Кому-то покажется удивительным, но с тех пор я перестал, как раньше, радоваться тёплым денькам, возможности позагорать и поплавать на открытой воде, носить лёгкую одежду и многое успевать за длинный световой день. Я стал замечать, что мучительно жду холодного времени года, мечтаю об искрящемся, хрустящем под ногами снеге, смакую незабываемые первые ощущения знакомства с Ладой в пушистом сугробе. Даже встречаясь с ней весной и летом, меня почему-то ностальгически тянуло в зиму. Хотя с ней было упоительно хорошо всегда, в любое время года.

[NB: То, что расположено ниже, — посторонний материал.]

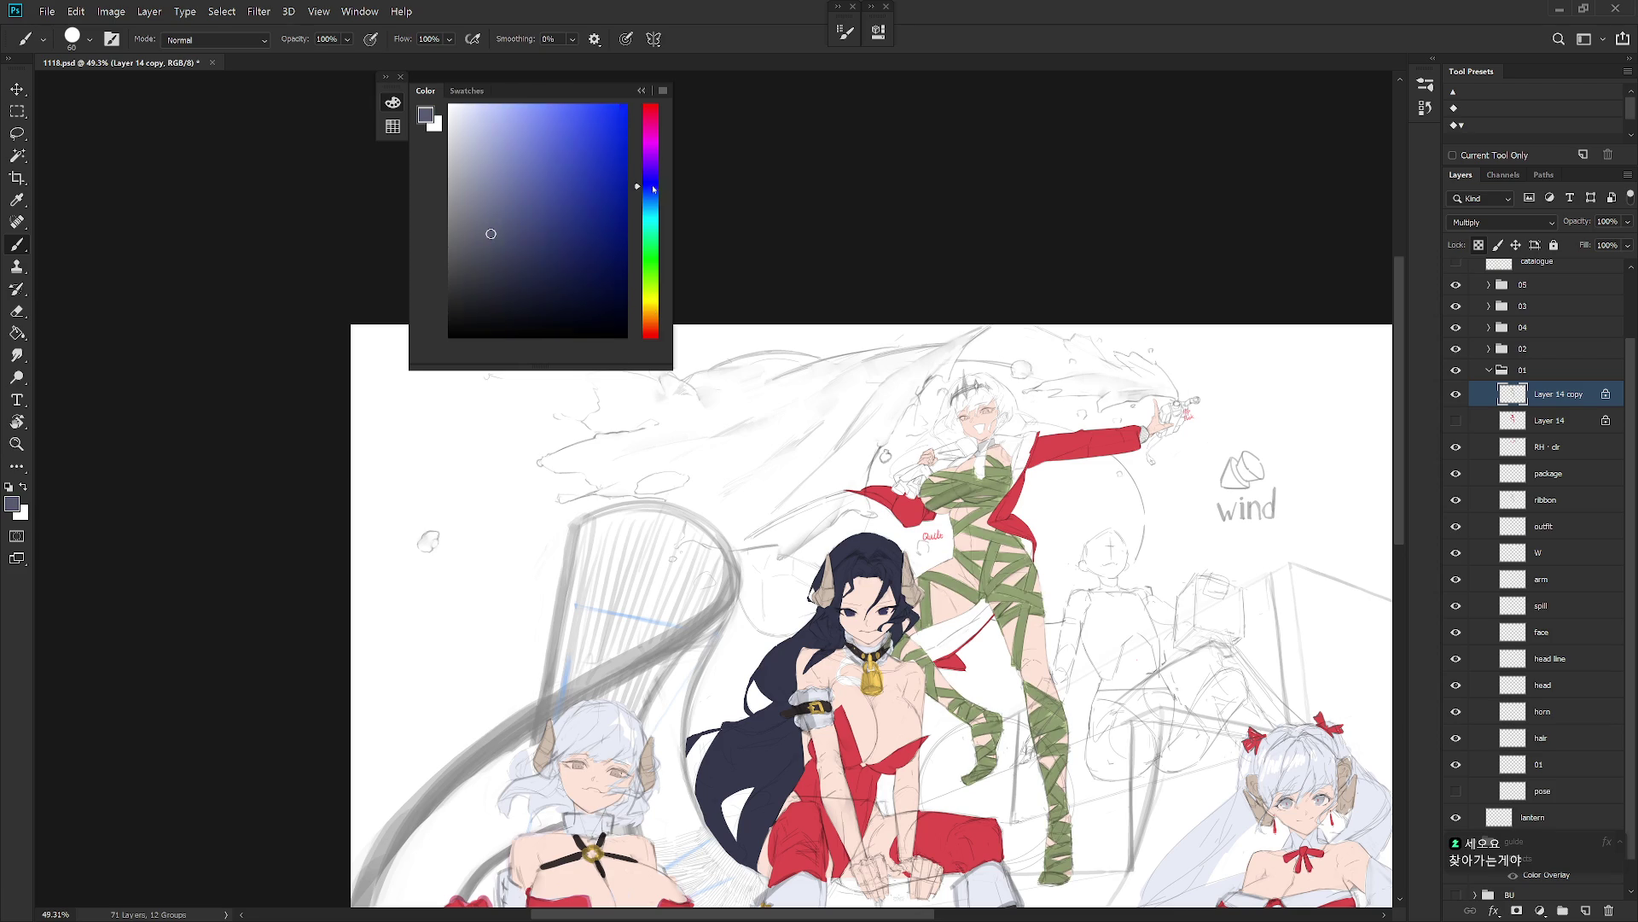
key("alt+BackSpace")
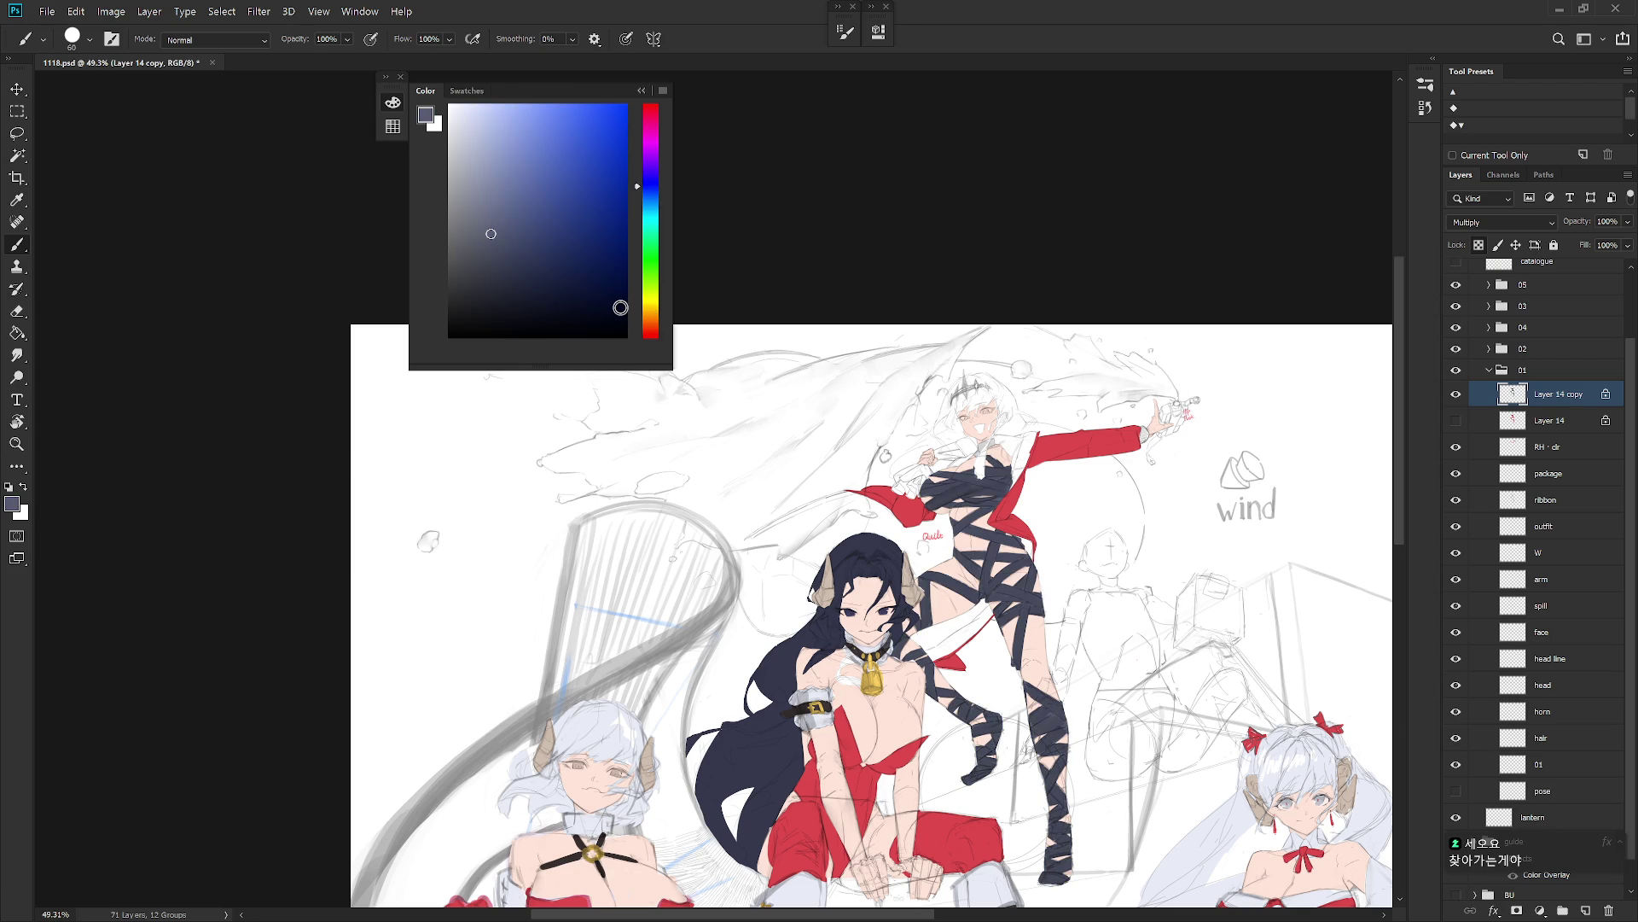
scroll(620, 307, "down", 3)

Правда, меня смущало одно обстоятельство: я всегда провожал Ладу только до подъезда, она мягко, но решительно пресекала все мои попытки побывать у неё дома. Ко мне же, особенно в непогоду, приходила охотно, при этом справляясь об отсутствии родителей, под всякими предлогами не спешила с ними знакомиться.
Как-то я не выдержал:
– Почему?
– Ещё не время, – улыбалась Лада. – Ты ведь многого не знаешь…
– Ты это о чём?!
– Не спеши, дорогой. Ничего плохого. Просто… я боюсь, что ты влюбишься, станешь всё близко принимать к сердцу, разочаруешься.
– В чём разочаруюсь? – я уже стал нервничать, но Лада нежно обняла, успокоила лучистым серо-зелёным взглядом:
– Всё хорошо. Не переживай.
Однако загадочная фраза только сильнее разгорячила моё воображение. Так и подмывало незамедлительно добиться подробностей. В голове вихрем проносились чёрти какие глупые мысли, сомнения. Но удержался от дальнейших расспросов, тем более Лада чутко уловила перемену моего настроения. Провожая её, я как всегда остановился возле подъезда, приготовясь к традиционному прощальному поцелую, но она вдруг решительно взяла за руку и выдохнула:
– Пошли.
Только теперь я обратил внимание, что их пятиэтажка-хрущёвка находится в запущенном состоянии, здесь явно обитали отнюдь не состоятельные жители. Далеко идти не пришлось. Лада быстро наощупь отворила дверь на первом этаже, мы втиснулись в узкий тёмный коридор; из кухни потянуло запахом свежесваренного борща.
Заприметив выключатель, я было потянулся к нему, но Лада шёпотом остановила:
– Не надо.
Из кухни донёсся женский голос:
– Ты, что ли, доченька?
– Да, мама, – и на ухо Кириллу: – Проходи в мою комнату.
Дверь на кухню отсутствовала, оттуда струился приглушённый свет. Проходя мимо, я различил в полумраке две фигуры: мужчина сидел на табурете вполоборота; чересчур напряжённая поза говорила о том, что он не рад нежданному визитёру; женщина застыла у плиты, глядя куда-то в стену.
– Здравствуйте, – произнёс я, замедлив шаг.
Ответила только женщина:
– И вам не хворать.
Сзади легонько подтолкнули, мол, не задерживайся. Прошли в комнату. После мрачного коридора показалось, что здесь избыток света. Сразу стало понятно, что хозяйка трепетно относится к чистоте и порядку. Отовсюду веяло уютом и теплом. Но приятное расположение духа вмиг улетучилось, когда я обернулся.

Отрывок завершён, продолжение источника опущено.